> _TO DO_: How many lines below contain the string "locales"? Treat uppercase and lowercase as different, and give only the number.

Saved data entries:
- - - -

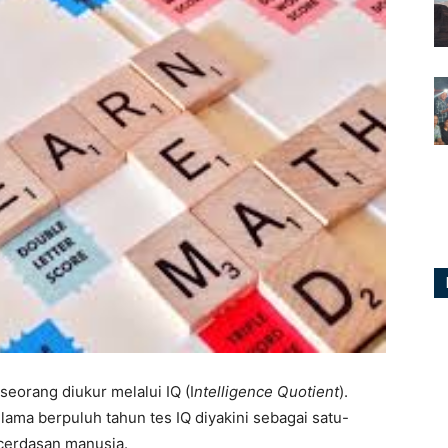
eorang diukur melalui IQ (I
ntelligence Quotient
).
lama berpuluh tahun tes IQ diyakini sebagai satu-
cerdasan manusia.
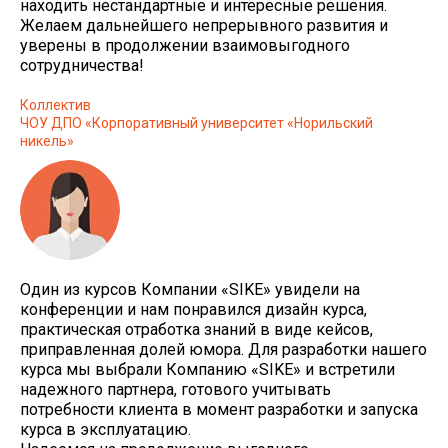
находить нестандартные и интересные решения.
Желаем дальнейшего непрерывного развития и
уверены в продолжении взаимовыгодного
сотрудничества!
Коллектив
ЧОУ ДПО «Корпоративный университет «Норильский
никель»
Один из курсов Компании «SIKE» увидели на
конференции и нам понравился дизайн курса,
практическая отработка знаний в виде кейсов,
приправленная долей юмора. Для разработки нашего
курса мы выбрали Компанию «SIKE» и встретили
надежного партнера, готового учитывать
потребности клиента в момент разработки и запуска
курса в эксплуатацию.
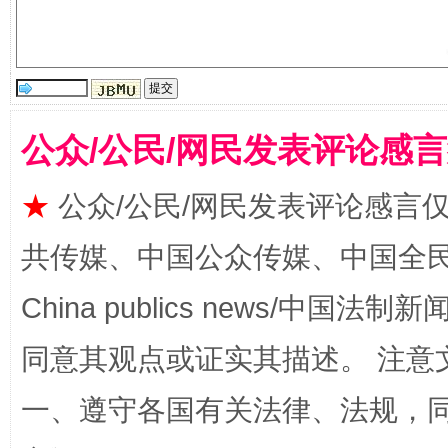
全民健身五年计划来了！等你上场
公众/公民/网民发表评论感
★
公众/公民/网民发表评论感言
共传媒、中国公众传媒、中国全民传媒Ch
China publics news/中国法制新闻
阿坝州三大球赛在茂县开幕
规模最
同意其观点或证实其描述。 注意
一、遵守各国有关法律、法规，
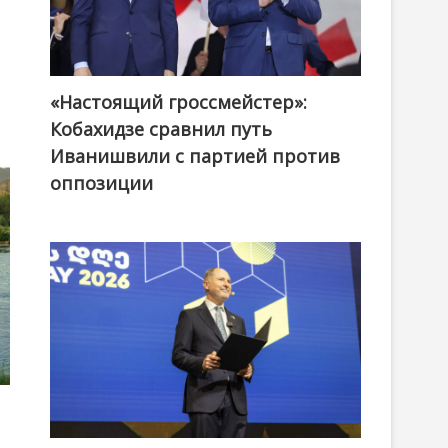
«Настоящий гроссмейстер»:
@ქართული ოცნება / Georgian Dream
Кобахидзе сравнил путь
Иванишвили с партией против
оппозиции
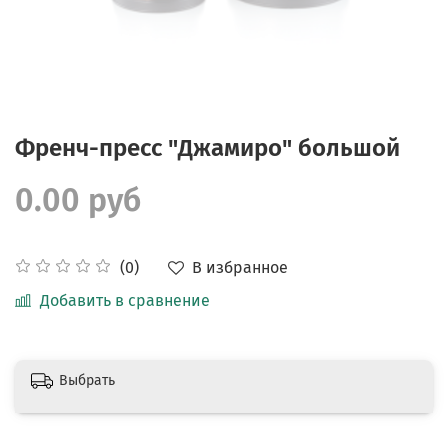
Френч-пресс "Джамиро" большой
0.00 руб
В избранное
(0)
Добавить в сравнение
Выбрать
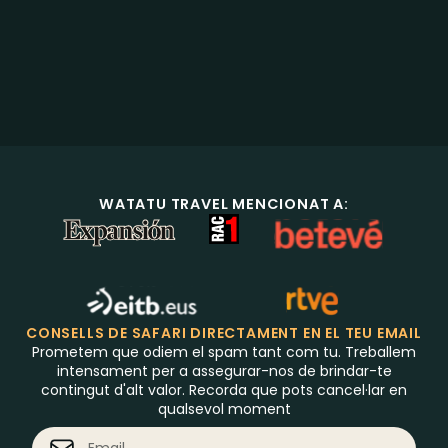
WATATU TRAVEL MENCIONAT A:
CONSELLS DE SAFARI DIRECTAMENT EN EL TEU EMAIL
Prometem que odiem el spam tant com tu. Treballem
intensament per a assegurar-nos de brindar-te
contingut d'alt valor. Recorda que pots cancel·lar en
qualsevol moment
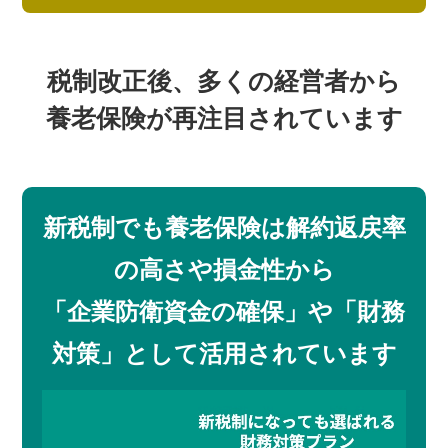
税制改正後、多くの経営者から
養老保険が再注目されています
新税制でも養老保険は解約返戻率
の高さや損金性から
「企業防衛資金の確保」や「財務
対策」として活用されています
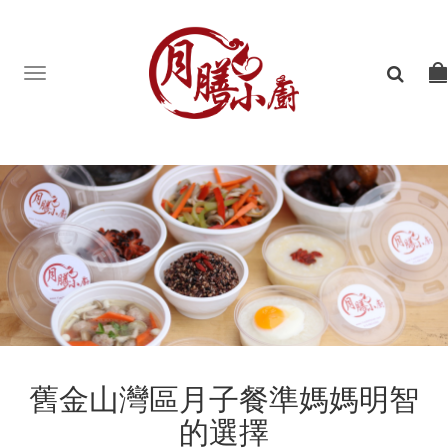
Toggle
navigation
舊金山灣區月子餐準媽媽明智
的選擇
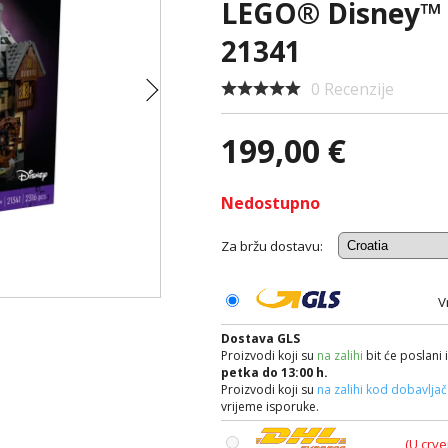
LEGO® Disney™ 
21341
0 Recenzije
199,00 €
Nedostupno
Za bržu dostavu:
V
Dostava GLS
Proizvodi koji su
na zalihi
bit će poslani 
petka do 13:00 h.
Proizvodi koji su
na zalihi kod dobavlja
vrijeme isporuke.
(U crve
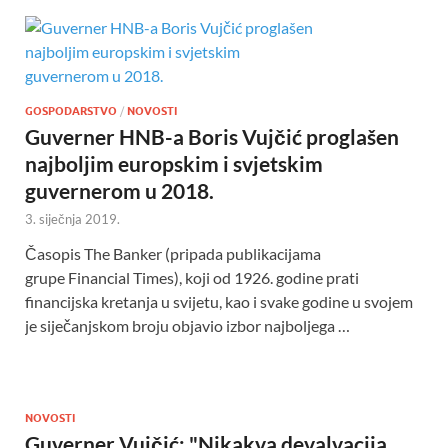
GOSPODARSTVO
/
NOVOSTI
Guverner HNB-a Boris Vujčić proglašen
najboljim europskim i svjetskim
guvernerom u 2018.
3. siječnja 2019.
Časopis The Banker (pripada publikacijama
grupe Financial Times), koji od 1926. godine prati
financijska kretanja u svijetu, kao i svake godine u svojem
je siječanjskom broju objavio izbor najboljega …
NOVOSTI
Guverner Vujčić: "Nikakva devalvacija,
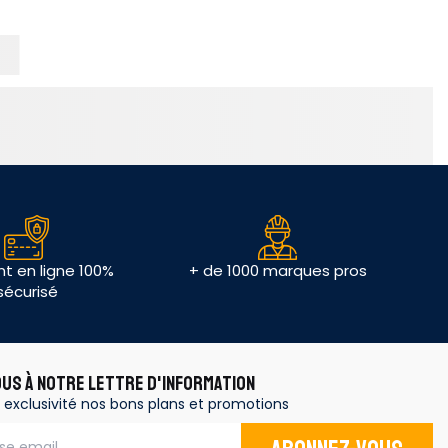
t en ligne 100%
+ de 1000 marques pros
sécurisé
OUS À NOTRE LETTRE D'INFORMATION
 exclusivité nos bons plans et promotions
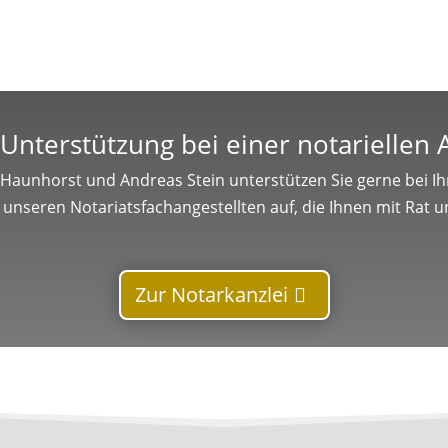
Unterstützung bei einer notariellen
 Haunhorst und Andreas Stein unterstützen Sie gerne bei Ihr
unseren Notariatsfachangestellten auf, die Ihnen mit Rat un
Zur Notarkanzlei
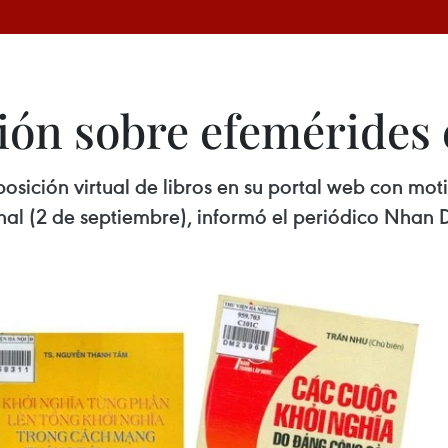
ión sobre efemérides
sición virtual de libros en su portal web con moti
nal (2 de septiembre), informó el periódico Nhan 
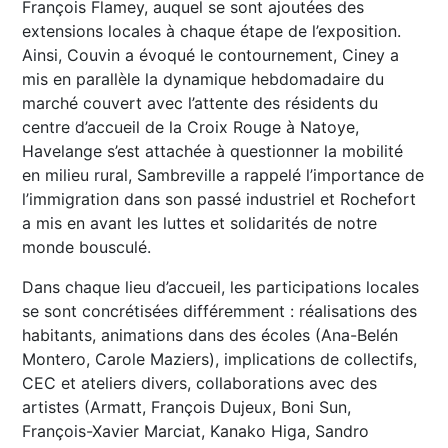
François Flamey, auquel se sont ajoutées des
extensions locales à chaque étape de l’exposition.
Ainsi, Couvin a évoqué le contournement, Ciney a
mis en parallèle la dynamique hebdomadaire du
marché couvert avec l’attente des résidents du
centre d’accueil de la Croix Rouge à Natoye,
Havelange s’est attachée à questionner la mobilité
en milieu rural, Sambreville a rappelé l’importance de
l’immigration dans son passé industriel et Rochefort
a mis en avant les luttes et solidarités de notre
monde bousculé.
Dans chaque lieu d’accueil, les participations locales
se sont concrétisées différemment : réalisations des
habitants, animations dans des écoles (Ana-Belén
Montero, Carole Maziers), implications de collectifs,
CEC et ateliers divers, collaborations avec des
artistes (Armatt, François Dujeux, Boni Sun,
François-Xavier Marciat, Kanako Higa, Sandro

- - - -

> _SOLUTION_: 2